# another one bites the list



## i_clodius (Sep 20, 2004)

Hello, everyone.

My name is Markus Clodius, and yes, that is my real name.  I have the documents to prove it.  I started martial arts training at university, in aikido, and as I moved around the province since, have studied Wu-style taijiquan and wing chun as well.  I've now joined a 'mixed style' school, and I expect that learning escrima and jeet kune do concurrently will be fairly interesting.

Thank you for the welcomes you've posted. Now if you'll excuse me, I have a lot of catchup reading to do...

M.


----------



## KenpoTess (Sep 21, 2004)

Welcome Markus~!

Nice to have you here 

~Tess


----------



## Michael Billings (Sep 21, 2004)

i_Clodius,

*WELCOME* to MartialTalk.  On behalf of the Admin/Mod team, we hope you enjoy the Board.

  -Michael


----------



## Feisty Mouse (Sep 21, 2004)

Being a geek, I love the very Roman name.

Welcome!


----------



## bignick (Sep 21, 2004)

i_clodius said:
			
		

> Thank you for the welcomes you've posted.
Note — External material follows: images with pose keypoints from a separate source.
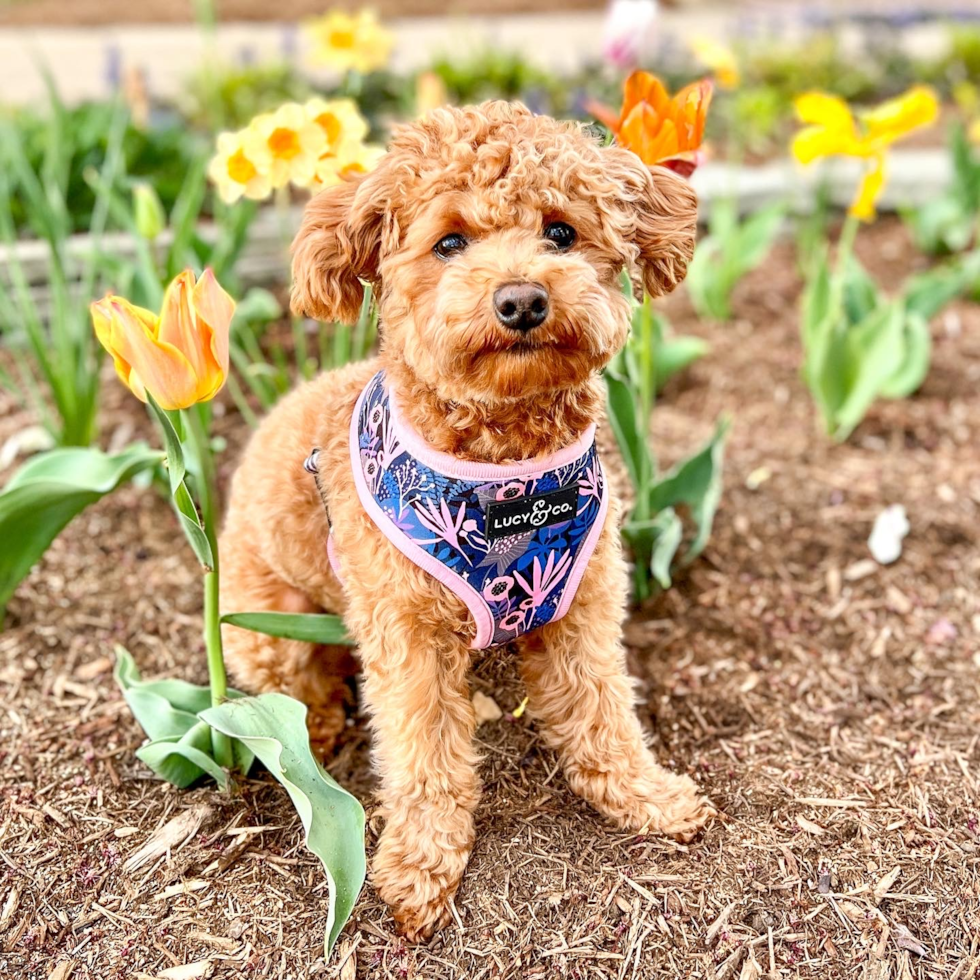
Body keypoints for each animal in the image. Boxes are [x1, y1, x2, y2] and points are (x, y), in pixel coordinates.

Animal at [220, 101, 712, 940]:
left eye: (561, 232)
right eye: (448, 243)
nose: (522, 301)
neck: (508, 480)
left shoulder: (583, 603)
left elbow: (602, 711)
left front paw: (643, 796)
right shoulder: (406, 634)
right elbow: (422, 753)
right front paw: (420, 864)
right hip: (264, 626)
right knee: (299, 682)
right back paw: (317, 729)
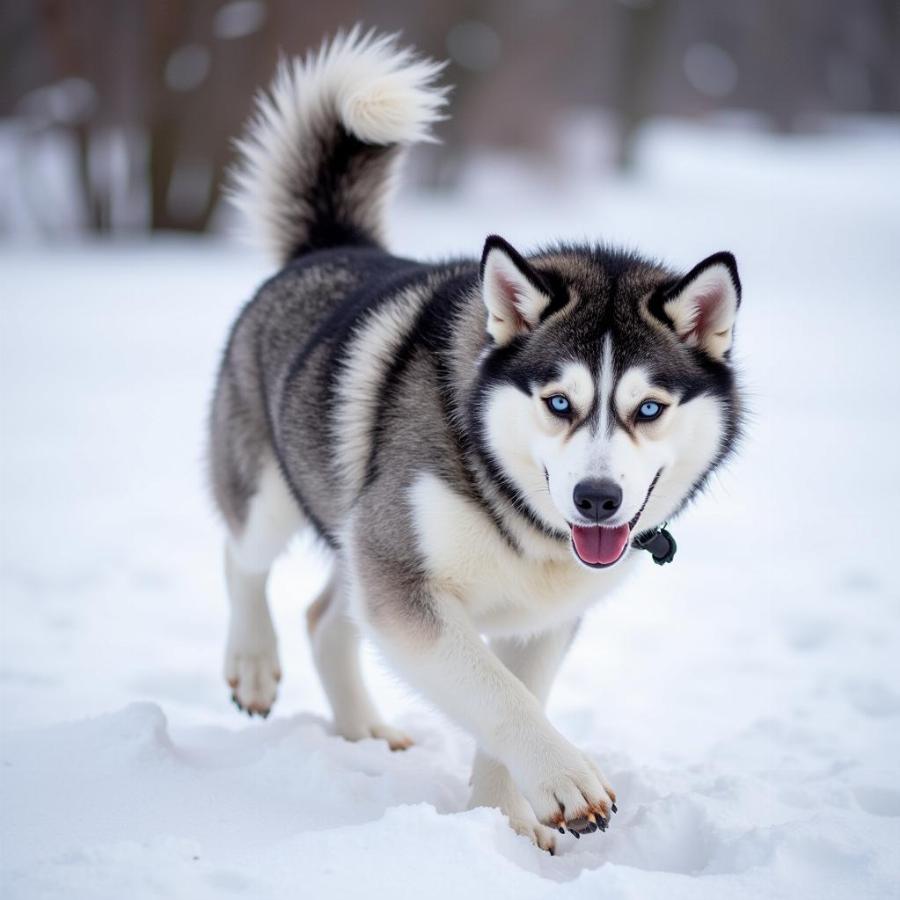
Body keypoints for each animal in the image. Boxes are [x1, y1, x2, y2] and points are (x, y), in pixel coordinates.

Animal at [211, 28, 744, 852]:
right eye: (559, 402)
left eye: (648, 409)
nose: (597, 498)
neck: (516, 508)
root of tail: (330, 247)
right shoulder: (406, 583)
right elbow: (500, 696)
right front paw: (564, 779)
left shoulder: (539, 620)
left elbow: (512, 694)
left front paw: (507, 821)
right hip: (276, 494)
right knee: (244, 557)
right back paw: (254, 663)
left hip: (354, 534)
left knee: (327, 619)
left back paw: (363, 730)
Now if you'll excuse me, I have a lot of catchup reading to do...


yes...the quiz will be on thursday at 9 a.m. and will count for 25% of your total grade...calculators will be allowed but should not be needed...this is a closed-book test and you'll have 50 minutes to complete it...


by the way....welcome to martial talk


----------



## Gary Crawford (Sep 21, 2004)

Markus,welcome to MT!!  You'll find a wealth of knowlege here.The members here are extremely freindly and polite.We learn allot from each other and have lots of fun at the same time.Enjoy!


----------